Date Published: April 8, 2019

Author: Boston Globe Editorial

As Beacon Hill policy makers set about crafting a new education-funding scheme, developments of the last few weeks underscore the need to marry increased state funding with new accountability tools.

One is a report that compares educational progress in Lawrence over the last seven years with the far less impressive rate of improvement in Boston — and emphasizes the importance of smart, status-quo-disrupting interventions in boosting school performance.

A second is the news that New York City Mayor Bill de Blasio is abandoning a signature education initiative that emphasized more resources over reform, after a $773 million, multi-year turnaround effort targeting nearly 100 underperforming schools failed to produce anything close to the desired improvements. Its failure should be a warning for those in Massachusetts pushing for a big funding boost with no strings attached.

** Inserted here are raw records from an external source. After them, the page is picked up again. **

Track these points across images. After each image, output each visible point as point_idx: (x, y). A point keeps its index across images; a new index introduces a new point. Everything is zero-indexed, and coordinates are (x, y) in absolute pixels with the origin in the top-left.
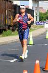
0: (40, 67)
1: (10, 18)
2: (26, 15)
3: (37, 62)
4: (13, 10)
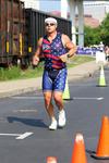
2: (58, 38)
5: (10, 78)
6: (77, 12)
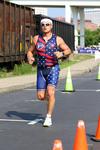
0: (87, 135)
1: (28, 41)
2: (53, 39)
3: (81, 124)
4: (34, 25)
5: (23, 73)
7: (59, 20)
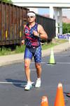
6: (58, 15)
7: (46, 16)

A third is a revealing new e-missive that helps highlight the lack of seriousness that continues to characterize the Massachusetts Teachers Association, a union once influential in collaborative education policy-making. Jumping on one ill-conceived MCAS essay-topic instruction — a question the state has now tossed — MTA president Merrie Najimy and vice president Max Page last week sent out an e-mail blast urging MTA members to “flood the phone lines and inboxes of members of the Board of Elementary and Secondary Education to demand that DESE cancel the 10th-grade MCAS . . . and implement a moratorium on high-stakes testing.” The transparent expedience on display in trying to use one MCAS question to further the MTA’s goal of eliminating the accountability cornerstone of education reform speaks volumes. The MTA, of course, is a leading member of the coalition demanding that new state education dollars come with no strings attached.

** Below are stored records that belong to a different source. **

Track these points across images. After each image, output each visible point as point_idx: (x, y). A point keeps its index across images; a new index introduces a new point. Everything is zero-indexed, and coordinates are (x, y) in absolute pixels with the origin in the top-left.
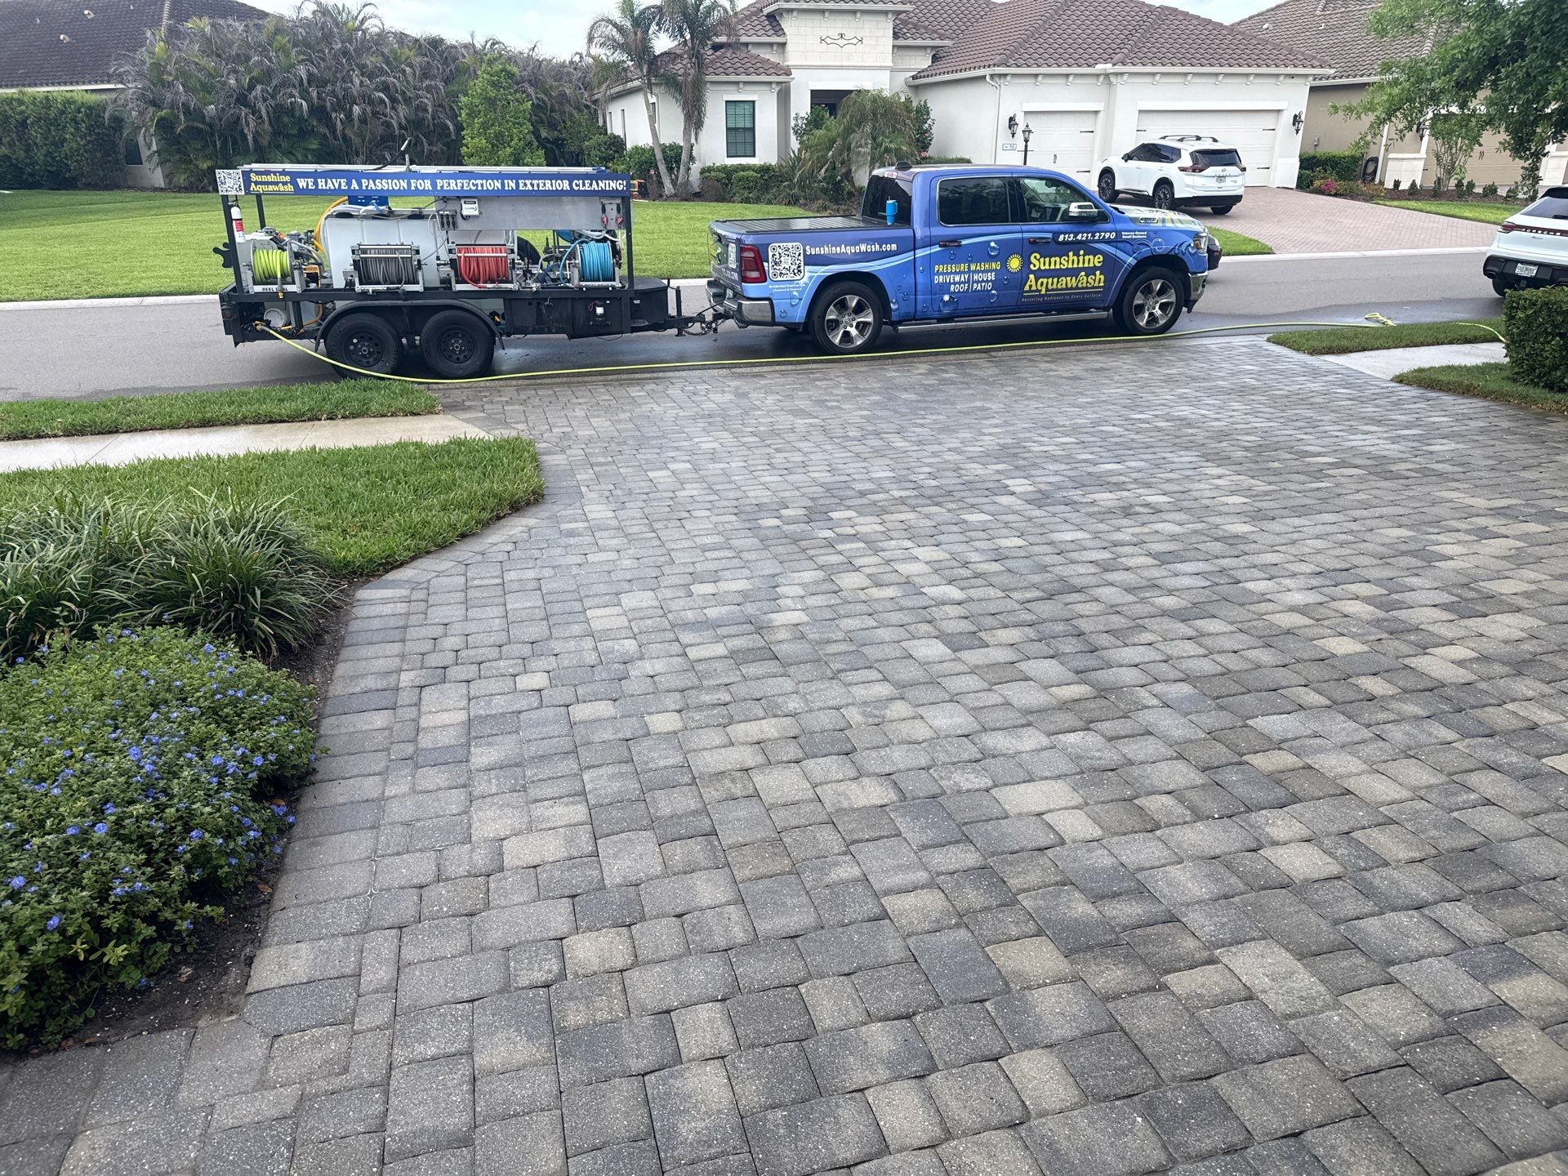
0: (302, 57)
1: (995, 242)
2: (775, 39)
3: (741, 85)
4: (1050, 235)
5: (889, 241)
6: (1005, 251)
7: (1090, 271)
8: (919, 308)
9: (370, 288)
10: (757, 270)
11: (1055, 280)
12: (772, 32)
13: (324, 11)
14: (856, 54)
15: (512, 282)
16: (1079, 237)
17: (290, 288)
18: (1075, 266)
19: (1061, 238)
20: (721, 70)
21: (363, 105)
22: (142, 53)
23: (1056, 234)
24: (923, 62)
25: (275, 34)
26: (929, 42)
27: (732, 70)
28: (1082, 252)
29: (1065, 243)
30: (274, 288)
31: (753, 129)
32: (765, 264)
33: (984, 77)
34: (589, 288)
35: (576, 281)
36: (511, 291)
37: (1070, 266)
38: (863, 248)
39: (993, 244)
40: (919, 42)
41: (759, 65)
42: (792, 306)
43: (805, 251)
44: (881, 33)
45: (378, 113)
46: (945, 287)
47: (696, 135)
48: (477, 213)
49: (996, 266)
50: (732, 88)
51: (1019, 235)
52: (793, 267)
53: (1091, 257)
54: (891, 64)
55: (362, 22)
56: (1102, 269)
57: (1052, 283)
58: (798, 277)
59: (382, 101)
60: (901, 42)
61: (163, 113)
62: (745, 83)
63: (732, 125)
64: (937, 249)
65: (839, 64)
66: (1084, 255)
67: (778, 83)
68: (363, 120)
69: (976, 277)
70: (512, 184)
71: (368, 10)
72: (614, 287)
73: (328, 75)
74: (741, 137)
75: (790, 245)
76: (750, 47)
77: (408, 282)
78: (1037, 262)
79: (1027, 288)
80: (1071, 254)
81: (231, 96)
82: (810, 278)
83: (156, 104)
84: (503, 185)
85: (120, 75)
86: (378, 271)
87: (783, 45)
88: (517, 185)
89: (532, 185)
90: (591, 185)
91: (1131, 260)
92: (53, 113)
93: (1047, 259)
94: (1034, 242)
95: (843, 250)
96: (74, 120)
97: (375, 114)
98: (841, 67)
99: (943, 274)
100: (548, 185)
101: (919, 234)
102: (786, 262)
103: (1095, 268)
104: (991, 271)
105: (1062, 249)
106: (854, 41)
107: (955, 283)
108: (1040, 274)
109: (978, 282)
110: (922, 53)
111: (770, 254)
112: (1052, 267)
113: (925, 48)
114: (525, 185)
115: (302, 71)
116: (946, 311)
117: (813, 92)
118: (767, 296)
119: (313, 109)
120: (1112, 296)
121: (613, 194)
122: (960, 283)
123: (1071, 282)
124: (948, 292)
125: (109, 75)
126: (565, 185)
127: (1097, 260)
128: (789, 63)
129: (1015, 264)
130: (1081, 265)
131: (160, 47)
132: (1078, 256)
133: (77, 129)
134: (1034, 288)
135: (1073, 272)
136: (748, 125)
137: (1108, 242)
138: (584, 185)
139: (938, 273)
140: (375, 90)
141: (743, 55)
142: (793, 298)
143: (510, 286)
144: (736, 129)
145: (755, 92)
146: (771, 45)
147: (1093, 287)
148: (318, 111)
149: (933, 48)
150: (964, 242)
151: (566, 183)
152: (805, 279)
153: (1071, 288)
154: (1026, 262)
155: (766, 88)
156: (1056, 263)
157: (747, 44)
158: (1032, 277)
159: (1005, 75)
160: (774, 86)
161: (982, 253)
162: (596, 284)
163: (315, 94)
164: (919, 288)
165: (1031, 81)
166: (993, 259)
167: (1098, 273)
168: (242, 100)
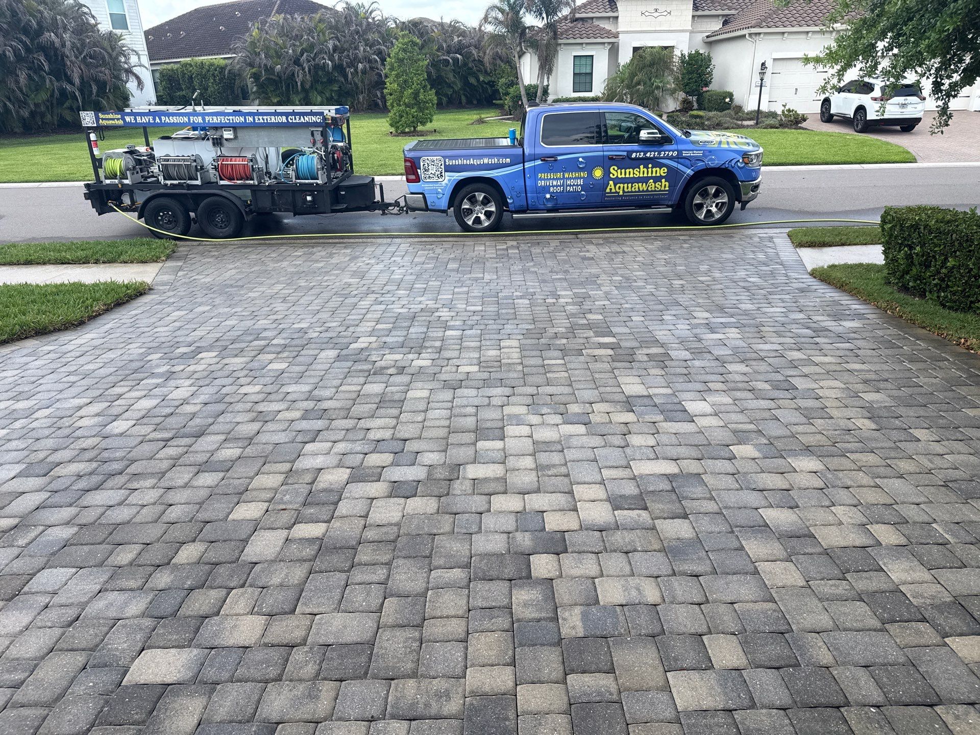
0: (333, 35)
1: (583, 158)
2: (611, 14)
3: (584, 45)
4: (625, 154)
5: (506, 156)
6: (591, 163)
7: (657, 179)
8: (530, 202)
9: (169, 182)
10: (414, 174)
11: (630, 185)
12: (609, 9)
13: (349, 8)
14: (664, 23)
15: (252, 179)
16: (648, 155)
17: (126, 182)
18: (645, 175)
19: (634, 155)
20: (571, 36)
21: (365, 63)
22: (247, 37)
23: (630, 153)
24: (716, 25)
25: (319, 22)
26: (720, 12)
27: (578, 35)
28: (650, 166)
29: (636, 159)
30: (116, 181)
31: (591, 74)
32: (419, 171)
33: (744, 36)
34: (301, 184)
35: (294, 179)
36: (253, 185)
37: (641, 175)
38: (486, 161)
39: (581, 159)
40: (713, 12)
41: (597, 32)
42: (439, 199)
43: (445, 162)
44: (684, 7)
45: (374, 68)
46: (546, 189)
47: (548, 78)
48: (232, 137)
49: (584, 174)
50: (579, 47)
51: (601, 153)
52: (437, 173)
53: (658, 169)
54: (691, 28)
55: (371, 13)
56: (667, 178)
57: (628, 187)
58: (441, 180)
59: (376, 61)
60: (700, 13)
61: (254, 70)
62: (587, 44)
63: (577, 71)
64: (539, 162)
65: (654, 29)
66: (652, 168)
67: (609, 43)
68: (364, 72)
69: (568, 182)
70: (251, 119)
71: (375, 6)
72: (317, 184)
73: (346, 46)
74: (583, 79)
75: (435, 158)
76: (594, 20)
77: (191, 179)
78: (615, 172)
79: (608, 190)
80: (642, 167)
81: (291, 60)
82: (449, 180)
83: (251, 65)
84: (245, 119)
85: (235, 49)
86: (173, 172)
87: (617, 18)
88: (254, 119)
89: (263, 119)
90: (300, 119)
91: (689, 172)
92: (204, 71)
93: (623, 171)
94: (611, 158)
95: (472, 162)
96: (213, 75)
97: (372, 68)
98: (655, 31)
99: (544, 179)
100: (273, 119)
101: (527, 151)
102: (432, 170)
103: (661, 177)
104: (580, 178)
105: (635, 163)
106: (665, 13)
107: (553, 186)
108: (617, 181)
109: (570, 186)
110: (715, 20)
111: (422, 164)
112: (627, 176)
113: (718, 16)
114: (259, 119)
115: (330, 45)
116: (550, 205)
117: (634, 48)
118: (421, 191)
119: (335, 67)
120: (676, 196)
121: (315, 124)
122: (557, 186)
123: (643, 187)
124: (549, 193)
125: (230, 49)
126: (284, 119)
127: (663, 172)
128: (618, 30)
129: (598, 173)
130: (650, 175)
131: (255, 32)
132: (648, 168)
133: (214, 80)
134: (613, 190)
135: (645, 180)
136: (588, 71)
137: (671, 158)
138: (295, 119)
139: (541, 179)
140: (373, 54)
141: (589, 25)
142: (438, 193)
143: (251, 182)
144: (580, 74)
145: (592, 50)
146: (609, 18)
147: (660, 191)
148: (339, 68)
149: (723, 16)
150: (559, 158)
151: (284, 118)
152: (446, 181)
153: (643, 191)
154: (607, 173)
155: (601, 46)
156: (630, 173)
157: (592, 18)
158: (611, 183)
159: (760, 34)
160: (606, 45)
161: (572, 165)
162: (307, 181)
163: (337, 58)
164: (528, 188)
165: (780, 37)
166: (582, 169)
167: (663, 180)
168: (297, 62)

All that should help focus the Massachusetts debate. Governor Charlie Baker wants new state aid to come with new policy tools — both carrots and (mild) sticks — to help spur change in struggling schools.

For the wisdom of that approach, one need look no further than Lawrence. The Lawrence-Boston study, produced by Democrats for Education Reform, documents the impressive improvements the Lawrence schools have made over the last three-quarters of a decade, with only a relatively modest increase in funding. Once one of the state’s worst school districts, Lawrence has caught up to Boston on several key measures since it was put in state receivership in 2011. A 25 percentage point increase in its overall high-school graduation rate put Lawrence (71.7 percent) within a point of Boston (72.7 percent) in 2017. Lawrence’s four-year graduation rate for Latino students, at 71.9 percent in 2017, was almost three percentage points higher than Boston’s. And its graduation rate for high-needs students, at 71.3 percent, edged Boston’s 69.6 percent rate.

By both national and state standards, Boston is a well-funded district. As the DFER report notes, the city’s 2017 per pupil school spending of $20,303 was well above the state average of $15,043, while Lawrence’s $14,887 per pupil rate was below it.

Boston is obviously a much more expensive city in which to live than Lawrence; BPS teachers need, and deserve, to be well-paid. Still, the DFER report underscores the importance of governance and accountability in boosting educational performance and graduation rates. The report highlights a number of changes that were key to Lawrence’s success — among them, expanded learning time; school-management partnerships; empowered, mission-oriented principals; a more flexible teachers contract; and a shift of dollars and authority from the central office to the schools.

As much as the education establishment wants a money-only approach, the experiences in Lawrence, in Boston, and in New York City show that money alone isn’t the answer. Important new accountability measures must also be part of any legislation that emerges.